The Dead Moms Club: A Memoir about Death, Grief, and Surviving the Mother of All Losses by Kate Spencer
Kate Spencer lost her mom to cancer when she was 27. In The Dead Moms Club, she walks readers through her experience of stumbling through grief and loss, and helps them to get through it, too. This isn't a weepy, sentimental story, but rather a frank, up-front look at what it means to go through gruesome grief and come out on the other side.
An empathetic read, The Dead Moms Club covers how losing her mother changed nearly everything in her life: both men and women readers who have lost parents or experienced grief of this magnitude will be comforted and consoled. Spencer even concludes each chapter with a cheeky but useful tip for readers (like the "It's None of Your Business Card" to copy and hand out to nosy strangers asking about your passed loved one).
Undying: A Love Story by Michel Faber
How can you say goodbye to the love of your life?
In Undying Michel Faber honours the memory of his wife, who died after a six-year battle with cancer. Bright, tragic and candid, these poems are an exceptional chronicle of what it means to find the love of your life. And what it is like to have to say goodbye.
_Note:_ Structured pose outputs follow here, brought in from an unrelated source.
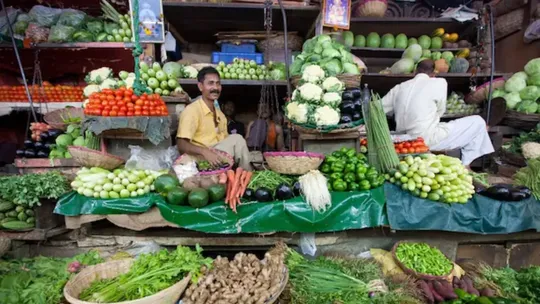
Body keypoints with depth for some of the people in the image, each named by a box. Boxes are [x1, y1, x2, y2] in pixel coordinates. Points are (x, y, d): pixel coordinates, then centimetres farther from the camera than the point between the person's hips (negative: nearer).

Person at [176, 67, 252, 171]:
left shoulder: (219, 113, 16)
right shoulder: (191, 110, -9)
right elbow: (182, 145, -18)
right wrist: (205, 151, -36)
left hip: (217, 160, 7)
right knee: (237, 139, -23)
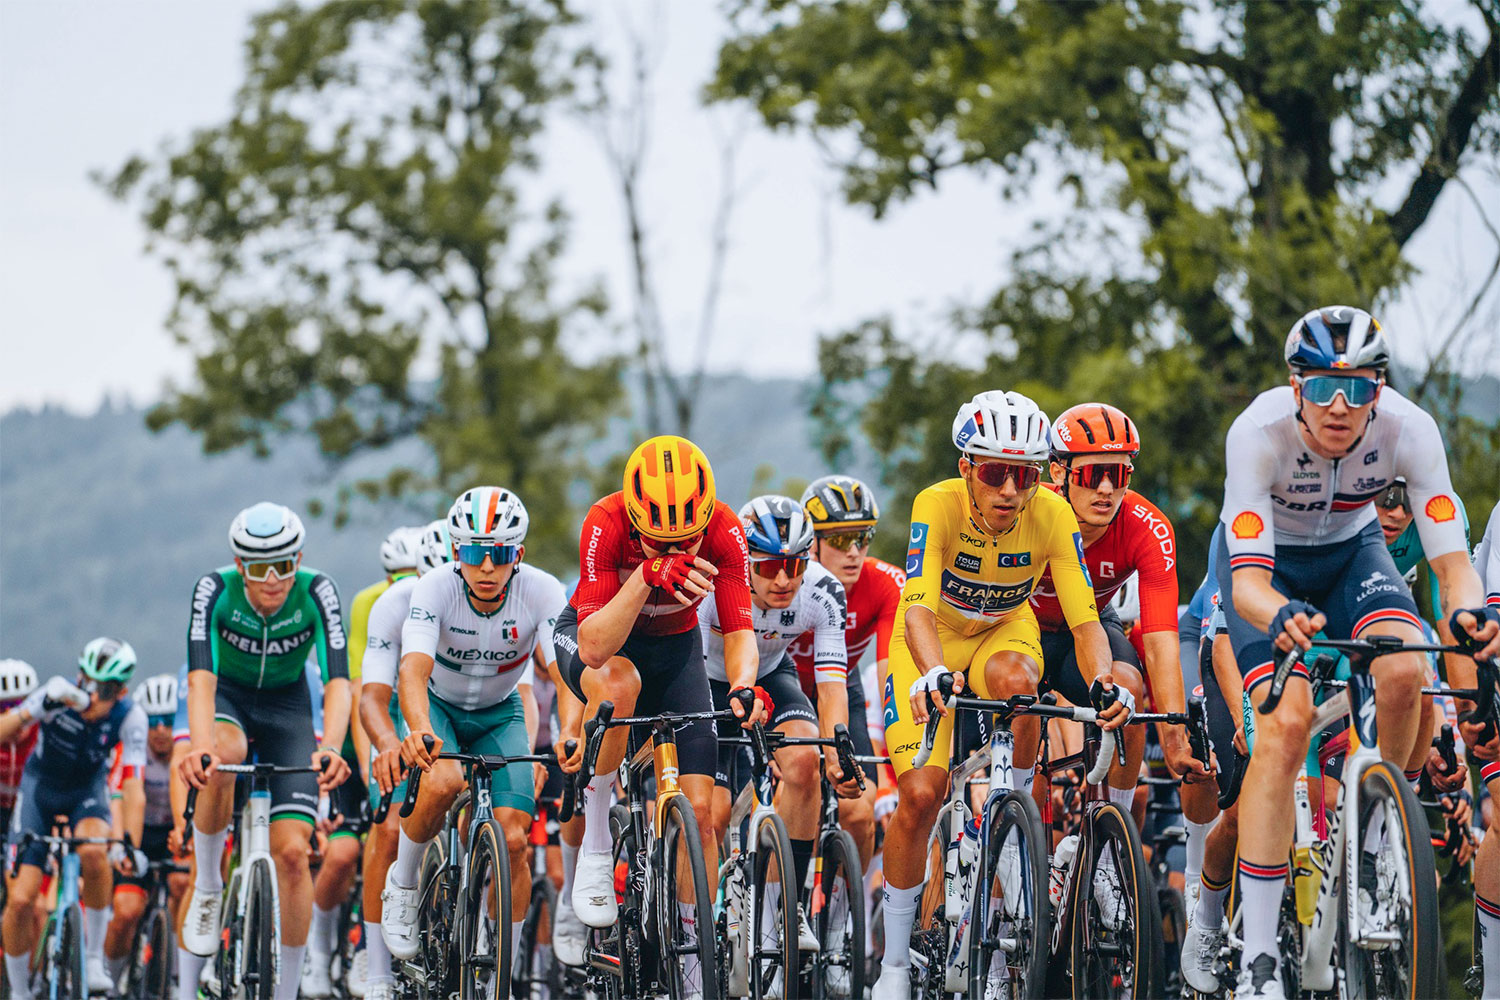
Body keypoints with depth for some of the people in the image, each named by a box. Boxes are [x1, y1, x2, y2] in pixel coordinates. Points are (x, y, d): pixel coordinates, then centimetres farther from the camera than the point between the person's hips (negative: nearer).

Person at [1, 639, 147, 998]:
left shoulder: (130, 718, -24)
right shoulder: (58, 694, -26)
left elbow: (133, 788, -28)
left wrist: (130, 845, -40)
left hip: (87, 791, 0)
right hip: (40, 786, 0)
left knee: (93, 852, -35)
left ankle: (94, 956, -15)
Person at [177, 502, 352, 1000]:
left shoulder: (317, 592, -25)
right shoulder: (215, 589, -26)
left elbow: (338, 681, -34)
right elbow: (200, 677, -37)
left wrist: (330, 748, -52)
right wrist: (199, 747, -55)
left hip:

All I can do, in what remains of my brief time,
is mention, to whoever cares to listen,
that a woman once existed, who was kind
and beautiful and brave, and I will not forget
how the world was altered, beyond recognition,
when we met.
The Book of Love & Loss: Poems for Today by June Hall
At times of loss and bereavement, it's well established those who are left reach for music and poetry- and the music of poetry. Unlike other collections The Book of Love and Loss draws only on contemporary voices and is intended in future to form not just a fine collection but also to be the best-selling source book for funerals, memorials and other special occasions.
The Year of Magical Thinking by Joan Didion
From one of America's iconic writers, a portrait of a marriage and a life – in good times and bad – that will speak to anyone who has ever loved a husband or wife or child. A stunning book of electric honesty and passion.
Several days before Christmas 2003, John Gregory Dunne and Joan Didion saw their only daughter, Quintana, fall ill. At first they thought it was flu, then pneumonia, then complete sceptic shock. She was put into an induced coma and placed on life support. Days later – the night before New Year’s Eve –the Dunnes were just sitting down to dinner after visiting the hospital when John suffered a massive and fatal coronary. In a second, this close, symbiotic partnership of 40 years was over. Four weeks later, their daughter pulled through. Two months after that, arriving at LA airport, she collapsed and underwent six hours of brain surgery at UCLA Medical Centre to relieve a massive hematoma.
This powerful book is Didion’s ‘attempt to make sense of the weeks and then months that cut loose any fixed idea I ever had about death, about illness … about marriage and children and memory … about the shallowness of sanity, about life itself’. The result is an exploration of an intensely personal yet universal experience: a portrait of a marriage, and a life, in good times and bad.
Saying Goodbye: A Personal Story of Baby Loss & 90 Days to Walk You Through Grief by Zoe Clark-Coates
Losing a baby, whether through miscarriage, stillbirth or neonatal death, leaves so many parents lost in grief and full of unanswered questions.
Zoë Clark-Coates, and her husband Andy, have personally faced the loss of five babies. Out of their experiences came the charity The Mariposa Trust (more often known by its leading division Saying Goodbye), offering support to thousands of grieving parents and relatives around the world each week.